-------- Data section
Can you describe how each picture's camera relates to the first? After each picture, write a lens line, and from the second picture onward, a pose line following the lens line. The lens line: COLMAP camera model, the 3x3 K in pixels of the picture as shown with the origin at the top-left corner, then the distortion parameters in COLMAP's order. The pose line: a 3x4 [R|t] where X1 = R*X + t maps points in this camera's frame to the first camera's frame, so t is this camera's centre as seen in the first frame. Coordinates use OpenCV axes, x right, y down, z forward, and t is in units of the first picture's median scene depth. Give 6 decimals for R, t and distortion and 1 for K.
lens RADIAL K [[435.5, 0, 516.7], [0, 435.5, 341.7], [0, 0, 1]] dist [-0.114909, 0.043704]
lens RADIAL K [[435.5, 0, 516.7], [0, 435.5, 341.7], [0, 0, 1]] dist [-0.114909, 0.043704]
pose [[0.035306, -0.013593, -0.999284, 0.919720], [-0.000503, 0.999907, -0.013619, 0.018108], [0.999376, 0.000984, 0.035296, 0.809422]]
----------------
■ Directions for this task ■
Pick out each line of the data above that contains the string "pose", and copy those lines.

■ Result ■
Can you describe how each picture's camera relates to the first? After each picture, write a lens line, and from the second picture onward, a pose line following the lens line. The lens line: COLMAP camera model, the 3x3 K in pixels of the picture as shown with the origin at the top-left corner, then the distortion parameters in COLMAP's order. The pose line: a 3x4 [R|t] where X1 = R*X + t maps points in this camera's frame to the first camera's frame, so t is this camera's centre as seen in the first frame. Coordinates use OpenCV axes, x right, y down, z forward, and t is in units of the first picture's median scene depth. Give 6 decimals for R, t and distortion and 1 for K.
pose [[0.035306, -0.013593, -0.999284, 0.919720], [-0.000503, 0.999907, -0.013619, 0.018108], [0.999376, 0.000984, 0.035296, 0.809422]]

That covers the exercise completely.